- WHAT THE TASK ASKS: Would you write out, word for word, each line of the records below from the top through the one holding "Общи условия"?
━━━
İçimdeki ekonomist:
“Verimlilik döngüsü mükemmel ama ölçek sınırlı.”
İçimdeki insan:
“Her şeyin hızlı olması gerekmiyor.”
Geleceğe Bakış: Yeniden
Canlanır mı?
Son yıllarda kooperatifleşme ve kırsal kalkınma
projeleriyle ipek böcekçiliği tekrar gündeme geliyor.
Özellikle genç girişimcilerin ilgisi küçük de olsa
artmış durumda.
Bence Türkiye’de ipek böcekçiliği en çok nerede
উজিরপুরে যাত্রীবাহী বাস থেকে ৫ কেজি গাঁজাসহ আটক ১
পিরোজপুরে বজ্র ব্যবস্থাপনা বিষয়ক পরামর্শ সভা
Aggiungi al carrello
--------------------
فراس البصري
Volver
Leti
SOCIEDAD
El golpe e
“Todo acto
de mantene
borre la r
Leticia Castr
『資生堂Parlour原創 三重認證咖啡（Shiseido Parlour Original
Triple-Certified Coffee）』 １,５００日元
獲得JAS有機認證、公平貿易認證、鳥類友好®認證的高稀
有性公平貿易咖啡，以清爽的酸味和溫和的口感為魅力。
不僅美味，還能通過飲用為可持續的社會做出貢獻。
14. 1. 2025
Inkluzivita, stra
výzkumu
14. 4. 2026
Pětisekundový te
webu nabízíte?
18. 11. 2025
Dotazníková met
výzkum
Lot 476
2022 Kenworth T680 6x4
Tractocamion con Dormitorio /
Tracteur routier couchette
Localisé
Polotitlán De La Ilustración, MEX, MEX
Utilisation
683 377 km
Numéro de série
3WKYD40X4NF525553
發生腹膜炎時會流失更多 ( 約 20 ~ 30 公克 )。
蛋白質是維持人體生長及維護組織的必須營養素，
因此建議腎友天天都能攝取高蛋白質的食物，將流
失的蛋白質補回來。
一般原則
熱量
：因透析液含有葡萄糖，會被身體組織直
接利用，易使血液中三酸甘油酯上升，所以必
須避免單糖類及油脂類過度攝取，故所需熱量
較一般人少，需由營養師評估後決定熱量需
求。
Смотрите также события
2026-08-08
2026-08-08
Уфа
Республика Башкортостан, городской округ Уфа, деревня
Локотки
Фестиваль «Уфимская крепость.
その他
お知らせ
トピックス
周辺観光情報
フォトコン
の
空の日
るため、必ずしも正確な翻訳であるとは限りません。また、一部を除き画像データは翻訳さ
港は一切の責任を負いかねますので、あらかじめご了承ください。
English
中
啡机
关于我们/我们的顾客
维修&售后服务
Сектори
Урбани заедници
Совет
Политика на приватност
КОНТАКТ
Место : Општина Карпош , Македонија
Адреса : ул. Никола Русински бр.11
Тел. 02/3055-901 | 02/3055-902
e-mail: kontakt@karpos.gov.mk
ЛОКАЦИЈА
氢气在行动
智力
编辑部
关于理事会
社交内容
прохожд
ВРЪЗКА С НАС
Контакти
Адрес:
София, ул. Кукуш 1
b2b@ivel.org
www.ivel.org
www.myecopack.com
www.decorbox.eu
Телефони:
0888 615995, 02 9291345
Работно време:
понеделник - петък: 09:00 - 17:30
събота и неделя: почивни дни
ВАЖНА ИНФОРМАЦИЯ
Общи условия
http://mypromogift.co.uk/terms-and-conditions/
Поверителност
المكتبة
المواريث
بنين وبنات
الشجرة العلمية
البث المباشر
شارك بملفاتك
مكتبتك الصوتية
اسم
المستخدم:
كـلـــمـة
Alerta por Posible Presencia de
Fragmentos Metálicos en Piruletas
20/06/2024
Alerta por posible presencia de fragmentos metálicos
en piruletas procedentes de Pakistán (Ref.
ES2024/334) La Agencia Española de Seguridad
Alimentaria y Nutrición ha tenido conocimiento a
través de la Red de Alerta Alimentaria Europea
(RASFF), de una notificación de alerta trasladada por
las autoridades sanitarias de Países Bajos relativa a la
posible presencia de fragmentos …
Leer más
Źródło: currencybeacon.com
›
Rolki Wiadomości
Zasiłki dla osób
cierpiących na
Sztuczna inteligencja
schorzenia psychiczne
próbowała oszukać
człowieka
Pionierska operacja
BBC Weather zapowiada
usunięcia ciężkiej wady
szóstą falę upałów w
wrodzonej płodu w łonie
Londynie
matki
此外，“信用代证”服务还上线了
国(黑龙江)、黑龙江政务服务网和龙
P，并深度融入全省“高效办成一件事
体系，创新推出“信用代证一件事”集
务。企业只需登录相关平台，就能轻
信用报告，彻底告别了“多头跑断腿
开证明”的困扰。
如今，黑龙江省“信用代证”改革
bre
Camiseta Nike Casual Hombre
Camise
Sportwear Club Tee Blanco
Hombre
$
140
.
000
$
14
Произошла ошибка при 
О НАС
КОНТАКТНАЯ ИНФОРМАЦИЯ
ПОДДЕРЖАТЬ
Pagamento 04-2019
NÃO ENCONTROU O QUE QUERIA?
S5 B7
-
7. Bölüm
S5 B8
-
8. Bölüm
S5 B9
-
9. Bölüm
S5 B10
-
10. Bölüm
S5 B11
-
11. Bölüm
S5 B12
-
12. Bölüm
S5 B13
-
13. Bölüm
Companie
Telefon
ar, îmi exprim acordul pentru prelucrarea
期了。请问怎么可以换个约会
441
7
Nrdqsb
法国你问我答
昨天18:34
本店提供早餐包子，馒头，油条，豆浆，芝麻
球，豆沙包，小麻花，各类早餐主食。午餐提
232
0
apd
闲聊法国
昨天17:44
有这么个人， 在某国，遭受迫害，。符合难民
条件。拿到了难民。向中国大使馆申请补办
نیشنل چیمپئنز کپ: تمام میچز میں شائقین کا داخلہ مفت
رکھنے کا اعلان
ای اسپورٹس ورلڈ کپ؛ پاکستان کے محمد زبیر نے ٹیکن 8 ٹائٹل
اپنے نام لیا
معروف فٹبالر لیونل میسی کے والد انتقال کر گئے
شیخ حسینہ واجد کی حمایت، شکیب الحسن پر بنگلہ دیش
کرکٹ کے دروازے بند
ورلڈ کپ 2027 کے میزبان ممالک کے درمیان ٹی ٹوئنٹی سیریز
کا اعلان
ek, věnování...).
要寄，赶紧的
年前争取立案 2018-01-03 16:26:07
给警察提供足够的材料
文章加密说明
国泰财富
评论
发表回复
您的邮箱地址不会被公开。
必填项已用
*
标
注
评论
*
━━━
- SOLUTION:
İçimdeki ekonomist:
“Verimlilik döngüsü mükemmel ama ölçek sınırlı.”
İçimdeki insan:
“Her şeyin hızlı olması gerekmiyor.”
Geleceğe Bakış: Yeniden
Canlanır mı?
Son yıllarda kooperatifleşme ve kırsal kalkınma
projeleriyle ipek böcekçiliği tekrar gündeme geliyor.
Özellikle genç girişimcilerin ilgisi küçük de olsa
artmış durumda.
Bence Türkiye’de ipek böcekçiliği en çok nerede
উজিরপুরে যাত্রীবাহী বাস থেকে ৫ কেজি গাঁজাসহ আটক ১
পিরোজপুরে বজ্র ব্যবস্থাপনা বিষয়ক পরামর্শ সভা
Aggiungi al carrello
--------------------
فراس البصري
Volver
Leti
SOCIEDAD
El golpe e
“Todo acto
de mantene
borre la r
Leticia Castr
『資生堂Parlour原創 三重認證咖啡（Shiseido Parlour Original
Triple-Certified Coffee）』 １,５００日元
獲得JAS有機認證、公平貿易認證、鳥類友好®認證的高稀
有性公平貿易咖啡，以清爽的酸味和溫和的口感為魅力。
不僅美味，還能通過飲用為可持續的社會做出貢獻。
14. 1. 2025
Inkluzivita, stra
výzkumu
14. 4. 2026
Pětisekundový te
webu nabízíte?
18. 11. 2025
Dotazníková met
výzkum
Lot 476
2022 Kenworth T680 6x4
Tractocamion con Dormitorio /
Tracteur routier couchette
Localisé
Polotitlán De La Ilustración, MEX, MEX
Utilisation
683 377 km
Numéro de série
3WKYD40X4NF525553
發生腹膜炎時會流失更多 ( 約 20 ~ 30 公克 )。
蛋白質是維持人體生長及維護組織的必須營養素，
因此建議腎友天天都能攝取高蛋白質的食物，將流
失的蛋白質補回來。
一般原則
熱量
：因透析液含有葡萄糖，會被身體組織直
接利用，易使血液中三酸甘油酯上升，所以必
須避免單糖類及油脂類過度攝取，故所需熱量
較一般人少，需由營養師評估後決定熱量需
求。
Смотрите также события
2026-08-08
2026-08-08
Уфа
Республика Башкортостан, городской округ Уфа, деревня
Локотки
Фестиваль «Уфимская крепость.
その他
お知らせ
トピックス
周辺観光情報
フォトコン
の
空の日
るため、必ずしも正確な翻訳であるとは限りません。また、一部を除き画像データは翻訳さ
港は一切の責任を負いかねますので、あらかじめご了承ください。
English
中
啡机
关于我们/我们的顾客
维修&售后服务
Сектори
Урбани заедници
Совет
Политика на приватност
КОНТАКТ
Место : Општина Карпош , Македонија
Адреса : ул. Никола Русински бр.11
Тел. 02/3055-901 | 02/3055-902
e-mail: kontakt@karpos.gov.mk
ЛОКАЦИЈА
氢气在行动
智力
编辑部
关于理事会
社交内容
прохожд
ВРЪЗКА С НАС
Контакти
Адрес:
София, ул. Кукуш 1
b2b@ivel.org
www.ivel.org
www.myecopack.com
www.decorbox.eu
Телефони:
0888 615995, 02 9291345
Работно време:
понеделник - петък: 09:00 - 17:30
събота и неделя: почивни дни
ВАЖНА ИНФОРМАЦИЯ
Общи условия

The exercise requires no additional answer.